Commerzbank Sees USD/RUB Gradually Rising Toward 100 as Russian Central Bank Faces Inflation Risks

Neutral (-0.2)Impact: Medium

Published on April 24, 2026 (4 hours ago) · By Vibe Trader

Commerzbank analyst Tatha Ghose anticipates that the Russian central bank (CBR) will likely implement a 'symbolic' 50 basis point rate cut at its upcoming meeting, aligning with market consensus. However, Ghose notes that a pause in rate cuts is also possible due to accelerating inflation, driven by rising food and commodity prices, and the Russian economy's reduced need for urgent support following windfalls from higher oil prices [1].

The CBR's recent dovish stance has been reinforced by Governor Elvira Nabiullina's confidence in the potential for further rate reductions, as well as positive signals from high-frequency economic indicators and benign recent weekly price data after oil prices retreated from March highs. Nonetheless, Ghose expects the CBR to adopt a less dovish tone in light of worsening global inflation risks, potentially signaling the need to maintain tighter monetary policy for a longer period and hinting at a pause in rate cuts until later in the year [1].

Commerzbank continues to forecast the USD/RUB exchange rate trending higher toward 100.0 over the coming year, although the timing remains highly uncertain.

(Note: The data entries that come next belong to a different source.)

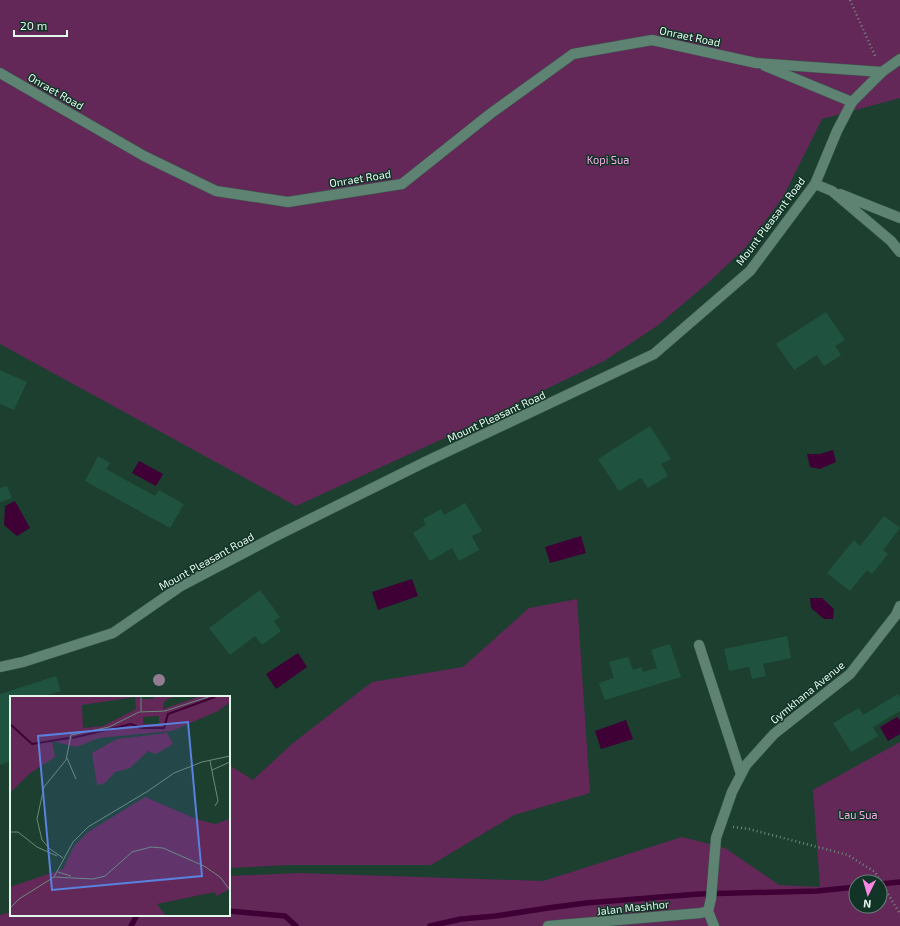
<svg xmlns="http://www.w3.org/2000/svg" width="900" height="926" font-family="'Exo 2',sans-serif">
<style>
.green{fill:#632858;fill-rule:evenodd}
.water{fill:#3e0035}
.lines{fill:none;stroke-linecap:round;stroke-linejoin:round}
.stream{stroke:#3e0035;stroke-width:5.5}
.building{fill:#1f533f}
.minor-casing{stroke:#3c5c4e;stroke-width:11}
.path{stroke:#6f8b7e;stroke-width:2.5;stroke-dasharray:1 3;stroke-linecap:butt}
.minor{stroke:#5e8372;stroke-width:10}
.tree{fill:#947b94}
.labels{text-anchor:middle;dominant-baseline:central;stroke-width:3;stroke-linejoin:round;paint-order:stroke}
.street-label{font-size:11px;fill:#e4f7ed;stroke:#113427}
.park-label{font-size:11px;fill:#f6ace5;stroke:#113427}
.inset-river{fill:none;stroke:#3e0035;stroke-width:2}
.inset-road{fill:none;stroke:#6c897c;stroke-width:1}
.view{fill:#5981de;fill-opacity:0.15;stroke:#5981de;stroke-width:2}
.inset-edge{fill:none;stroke:#e4f7ed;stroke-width:2}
</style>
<rect width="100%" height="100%" fill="#1c3f30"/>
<g class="green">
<polygon points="0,0 900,0 900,98 822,119 783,197 746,247 709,282 657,326 604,361 449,436 296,506 0,344"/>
<polygon points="577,599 590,793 514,815 431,865 290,865 229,868 229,765 253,780 293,743 372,682 463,667 529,608"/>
<path d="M 900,742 L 900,926 L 0,926 L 0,915 L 11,912 L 11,915 L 229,915 L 229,876 L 298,873 L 543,881 L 682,837 L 725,848 L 779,885 L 820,887 L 813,790 ZM 856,882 L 880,882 L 880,906 L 856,906 Z"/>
</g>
<g class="water">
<polygon points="833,450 836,462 820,469 810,467 807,454 820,454"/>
<polygon points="139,461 163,474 156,486 132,473"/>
<polygon points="15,501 30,528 17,536 4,525 5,506"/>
<polygon points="581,536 586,553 550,563 545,547"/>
<polygon points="412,579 418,596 378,610 372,592"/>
<polygon points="810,598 822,598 834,609 833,619 824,619 811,608"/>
<polygon points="298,653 307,667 276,689 266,674"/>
<polygon points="897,717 900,720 900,734 888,741 880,727"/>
<polygon points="626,720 633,739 601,749 595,731"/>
</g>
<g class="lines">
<g class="stream">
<polyline points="880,884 900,882"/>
<polyline points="229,911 285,916 296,926"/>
<polyline points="131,926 137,915"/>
<polyline points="430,926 461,919 496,916 548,908 586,903 699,894 817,891 856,887"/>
</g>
</g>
<g class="building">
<polygon points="826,312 845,340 835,346 841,355 824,366 817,355 794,370 776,344"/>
<polygon points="0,370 27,382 14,410 0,404"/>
<polygon points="650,426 671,459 661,464 668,476 648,488 641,478 619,491 598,459"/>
<polygon points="98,456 110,463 106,469 155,496 159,490 184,504 170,528 85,481"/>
<polygon points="7,486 12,498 0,502 0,488"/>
<polygon points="465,503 482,531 472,536 479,550 459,561 452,548 430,561 413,533 426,525 423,519 441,509 444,515"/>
<polygon points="884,516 900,528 883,550 888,554 872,574 867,570 850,591 827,573 854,540 860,546"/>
<polygon points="260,590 280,617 274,621 281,631 262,645 255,636 230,655 209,628"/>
<polygon points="787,636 791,658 763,664 766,676 752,679 749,667 729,671 724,649"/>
<polygon points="670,644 681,677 605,700 599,683 614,678 609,662 628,657 633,670 641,667 643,672 657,668 651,650"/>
<polygon points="56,676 61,691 41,697 11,697 11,761 0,765 0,694"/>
<polygon points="898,694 900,697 900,711 873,727 878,736 851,752 833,723 859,708 863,715"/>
</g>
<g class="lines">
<g class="minor-casing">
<g id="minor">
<polyline points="765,66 852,102"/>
<polyline points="0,73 144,156 216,191 288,202 402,184 490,114 573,54 652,40 756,63 882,72"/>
<polyline points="815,184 832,191 891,241 900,252"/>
<polyline points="840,194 900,218"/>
<polyline points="699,645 741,774"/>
<polyline points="0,667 23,662 113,633 181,586 274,537 425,462 654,354 750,271 815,184 837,131 852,102 882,72 900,59"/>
<polyline points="708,911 714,926"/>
<polyline points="548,926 701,913 708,911 711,899 716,838 732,792 746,765 774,734 850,674 896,615 900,606"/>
</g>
</g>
<g class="path">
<polyline points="850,0 876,58"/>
<polyline points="733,827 749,829 848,855 875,872 900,914"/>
</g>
<use href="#minor" class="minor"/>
</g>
<circle class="tree" cx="159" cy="680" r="6"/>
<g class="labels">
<g class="street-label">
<text transform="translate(690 36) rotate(12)">Onraet Road</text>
<text transform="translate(56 91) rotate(30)">Onraet Road</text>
<text transform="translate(360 178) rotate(-9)">Onraet Road</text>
<text transform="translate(770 221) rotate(-53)">Mount Pleasant Road</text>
<text transform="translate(496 416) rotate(-25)">Mount Pleasant Road</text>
<text transform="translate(206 561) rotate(-29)">Mount Pleasant Road</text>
<text transform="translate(807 692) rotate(-39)">Gymkhana Avenue</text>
<text transform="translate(633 907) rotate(-6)">Jalan Mashhor</text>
</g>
<g class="park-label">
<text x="608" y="159">Kopi Sua</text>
<text x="858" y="814">Lau Sua</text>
</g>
</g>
<g transform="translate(10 696)">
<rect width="220" height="220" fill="#1c3f30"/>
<path d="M 0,1 L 129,1 L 129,3 L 143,3 L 143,1 L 165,1 L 157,3 L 153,8 L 153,13 L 188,1 L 220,1 L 220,6 L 208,15 L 162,35 L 89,42 L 66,51 L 42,45 L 45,61 L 19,78 L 0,97 ZM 125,1 L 126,13 L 93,30 L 73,32 L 72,9 ZM 149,20 L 149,28 L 133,28 L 133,21 ZM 157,37 L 163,48 L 146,58 L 138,55 L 120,72 L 105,76 L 95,87 L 87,89 L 82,57 L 107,43 ZM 135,101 L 186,123 L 205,128 L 220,123 L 220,193 L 206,200 L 205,196 L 147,208 L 155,219 L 0,219 L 0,191 L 53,173 L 64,150 L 78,136 Z" fill="#632858" fill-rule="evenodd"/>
<path class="inset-river" d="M 0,28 L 22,48 L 59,42M 62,42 L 121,28 L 131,32 L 154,32 L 158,18 L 205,1"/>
<path class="inset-road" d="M 131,15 L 131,1M 57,62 L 66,83M 200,65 L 208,105 L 205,110M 202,74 L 220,66M 0,136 L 8,136 L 27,151 L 47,160M 53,162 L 40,153 L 32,144 L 27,123 L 34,91 L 56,64 L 61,39 L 99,31 L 129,16 L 155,15 L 198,1M 48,176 L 61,180M 44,181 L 83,183 L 95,180 L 122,156 L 141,151 L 153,152 L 194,170 L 210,181 L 220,194M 0,212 L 9,203 L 44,181 L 63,146 L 78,131 L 138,95 L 164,77 L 192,66 L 220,60"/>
<path class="view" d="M 178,26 L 192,180 L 42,194 L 28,40 Z"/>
<rect width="220" height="220" class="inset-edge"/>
</g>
<g transform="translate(868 894) rotate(185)"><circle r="19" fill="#113427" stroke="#658276"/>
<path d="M0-3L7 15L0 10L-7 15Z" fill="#fc86e4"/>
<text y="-6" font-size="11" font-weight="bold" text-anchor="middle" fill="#e4f7ed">N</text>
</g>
<path d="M14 30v6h53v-6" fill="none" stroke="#e4f7ed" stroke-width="2"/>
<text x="20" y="30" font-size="12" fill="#e4f7ed" stroke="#113427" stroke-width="3" paint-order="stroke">20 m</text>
</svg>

The outlook could change if there is a positive development regarding a peace treaty or if the US were to broadly exempt Russia from sanctions due to an energy market crisis, which could cause the USD/RUB to fall in the interim [1].

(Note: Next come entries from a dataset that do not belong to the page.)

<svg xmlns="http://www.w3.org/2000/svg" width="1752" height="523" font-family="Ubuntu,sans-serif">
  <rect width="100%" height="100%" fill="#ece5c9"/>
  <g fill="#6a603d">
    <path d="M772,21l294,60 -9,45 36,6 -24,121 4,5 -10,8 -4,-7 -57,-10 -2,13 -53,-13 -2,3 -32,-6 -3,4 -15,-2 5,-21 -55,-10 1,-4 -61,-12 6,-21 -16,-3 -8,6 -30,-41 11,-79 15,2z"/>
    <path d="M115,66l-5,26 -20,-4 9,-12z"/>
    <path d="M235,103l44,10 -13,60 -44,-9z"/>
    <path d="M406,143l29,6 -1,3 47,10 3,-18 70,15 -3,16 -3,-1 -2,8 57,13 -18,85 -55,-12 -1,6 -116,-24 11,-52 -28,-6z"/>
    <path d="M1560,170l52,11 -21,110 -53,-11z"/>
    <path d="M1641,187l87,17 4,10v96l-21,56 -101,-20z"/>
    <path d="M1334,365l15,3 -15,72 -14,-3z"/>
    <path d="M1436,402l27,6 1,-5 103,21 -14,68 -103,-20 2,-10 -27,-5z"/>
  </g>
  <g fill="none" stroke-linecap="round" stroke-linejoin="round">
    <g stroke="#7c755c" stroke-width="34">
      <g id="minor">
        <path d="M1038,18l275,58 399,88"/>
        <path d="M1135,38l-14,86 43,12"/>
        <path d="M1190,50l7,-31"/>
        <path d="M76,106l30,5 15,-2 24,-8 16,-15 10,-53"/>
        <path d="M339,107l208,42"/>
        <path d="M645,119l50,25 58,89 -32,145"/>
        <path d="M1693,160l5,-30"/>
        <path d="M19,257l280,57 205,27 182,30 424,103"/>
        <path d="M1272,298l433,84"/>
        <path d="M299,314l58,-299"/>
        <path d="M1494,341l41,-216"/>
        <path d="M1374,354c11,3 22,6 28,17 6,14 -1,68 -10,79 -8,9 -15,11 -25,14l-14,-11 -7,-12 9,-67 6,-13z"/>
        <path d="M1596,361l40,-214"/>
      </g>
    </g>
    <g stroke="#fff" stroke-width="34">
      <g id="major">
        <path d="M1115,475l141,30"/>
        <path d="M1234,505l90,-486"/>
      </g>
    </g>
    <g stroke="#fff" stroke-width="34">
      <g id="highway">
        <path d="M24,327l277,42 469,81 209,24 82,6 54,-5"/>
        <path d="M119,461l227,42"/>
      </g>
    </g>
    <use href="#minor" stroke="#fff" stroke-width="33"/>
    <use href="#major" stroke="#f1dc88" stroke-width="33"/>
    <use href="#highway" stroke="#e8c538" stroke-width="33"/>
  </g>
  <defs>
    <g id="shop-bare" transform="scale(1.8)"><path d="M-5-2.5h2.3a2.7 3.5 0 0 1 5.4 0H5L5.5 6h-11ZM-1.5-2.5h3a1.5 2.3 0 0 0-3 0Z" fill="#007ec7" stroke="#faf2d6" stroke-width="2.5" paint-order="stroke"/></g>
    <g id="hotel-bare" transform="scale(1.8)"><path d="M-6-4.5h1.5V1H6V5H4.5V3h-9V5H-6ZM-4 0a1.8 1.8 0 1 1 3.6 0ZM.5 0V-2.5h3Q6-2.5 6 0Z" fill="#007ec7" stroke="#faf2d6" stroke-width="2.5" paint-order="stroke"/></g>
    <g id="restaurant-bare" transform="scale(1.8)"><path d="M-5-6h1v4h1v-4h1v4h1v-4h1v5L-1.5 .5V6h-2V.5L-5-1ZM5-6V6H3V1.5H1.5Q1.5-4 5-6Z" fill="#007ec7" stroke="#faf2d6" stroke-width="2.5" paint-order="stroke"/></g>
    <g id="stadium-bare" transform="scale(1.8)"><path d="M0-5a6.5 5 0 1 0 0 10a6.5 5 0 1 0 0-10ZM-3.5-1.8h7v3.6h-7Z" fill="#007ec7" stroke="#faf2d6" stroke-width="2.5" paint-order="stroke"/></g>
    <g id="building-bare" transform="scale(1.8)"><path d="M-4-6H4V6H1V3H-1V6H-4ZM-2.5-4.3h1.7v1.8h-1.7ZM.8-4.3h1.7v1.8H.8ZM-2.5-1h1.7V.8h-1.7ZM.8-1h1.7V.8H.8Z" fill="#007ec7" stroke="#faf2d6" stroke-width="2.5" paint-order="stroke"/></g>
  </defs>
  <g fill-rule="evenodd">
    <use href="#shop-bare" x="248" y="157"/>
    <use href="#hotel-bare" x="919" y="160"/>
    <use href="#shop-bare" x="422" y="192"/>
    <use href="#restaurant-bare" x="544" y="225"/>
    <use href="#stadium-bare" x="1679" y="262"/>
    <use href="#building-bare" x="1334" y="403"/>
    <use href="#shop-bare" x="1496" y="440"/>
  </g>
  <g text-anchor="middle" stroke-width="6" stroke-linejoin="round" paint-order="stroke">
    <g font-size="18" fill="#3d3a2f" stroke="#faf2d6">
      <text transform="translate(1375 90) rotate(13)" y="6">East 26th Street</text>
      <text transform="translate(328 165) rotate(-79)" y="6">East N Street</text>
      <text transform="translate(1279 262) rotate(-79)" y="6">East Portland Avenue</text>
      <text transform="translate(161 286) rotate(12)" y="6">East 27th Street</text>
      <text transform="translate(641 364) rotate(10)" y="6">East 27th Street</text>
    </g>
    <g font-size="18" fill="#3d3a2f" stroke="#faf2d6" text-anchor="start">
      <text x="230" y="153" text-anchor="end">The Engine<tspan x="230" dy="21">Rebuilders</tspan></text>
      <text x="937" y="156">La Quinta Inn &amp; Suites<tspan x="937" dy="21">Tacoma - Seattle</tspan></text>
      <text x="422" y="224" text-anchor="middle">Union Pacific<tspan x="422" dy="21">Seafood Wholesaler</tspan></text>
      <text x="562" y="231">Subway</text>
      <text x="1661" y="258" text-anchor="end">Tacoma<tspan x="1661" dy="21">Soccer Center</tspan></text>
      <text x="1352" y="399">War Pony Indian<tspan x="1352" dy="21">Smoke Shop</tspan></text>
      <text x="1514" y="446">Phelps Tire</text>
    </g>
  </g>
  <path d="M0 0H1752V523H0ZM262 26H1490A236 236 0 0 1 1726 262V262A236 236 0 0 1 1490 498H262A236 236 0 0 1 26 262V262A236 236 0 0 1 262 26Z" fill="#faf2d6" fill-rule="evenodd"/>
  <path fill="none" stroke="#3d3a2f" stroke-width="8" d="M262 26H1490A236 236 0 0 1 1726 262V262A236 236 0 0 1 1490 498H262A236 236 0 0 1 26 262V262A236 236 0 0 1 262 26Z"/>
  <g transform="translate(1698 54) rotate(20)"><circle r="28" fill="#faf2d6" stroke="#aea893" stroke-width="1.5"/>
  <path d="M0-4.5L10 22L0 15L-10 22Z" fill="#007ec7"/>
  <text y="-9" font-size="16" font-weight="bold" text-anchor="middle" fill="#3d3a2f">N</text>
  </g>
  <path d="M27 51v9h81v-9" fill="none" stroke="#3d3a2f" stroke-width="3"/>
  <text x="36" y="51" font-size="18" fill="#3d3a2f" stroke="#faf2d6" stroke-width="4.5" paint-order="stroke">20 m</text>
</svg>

Overall, the CBR's monetary policy is seen as a pragmatic compromise between strict inflation targeting and the economic demands of wartime, with political pressure also influencing the push for lower interest rates [1].

CONCLUSION

Commerzbank expects the Russian central bank to continue its cautious easing cycle, though a pause is possible due to rising inflation risks. The USD/RUB is forecast to trend higher toward 100.0, but the timing is uncertain and dependent on geopolitical and sanctions developments. Market sentiment remains cautious amid inflation and policy uncertainties.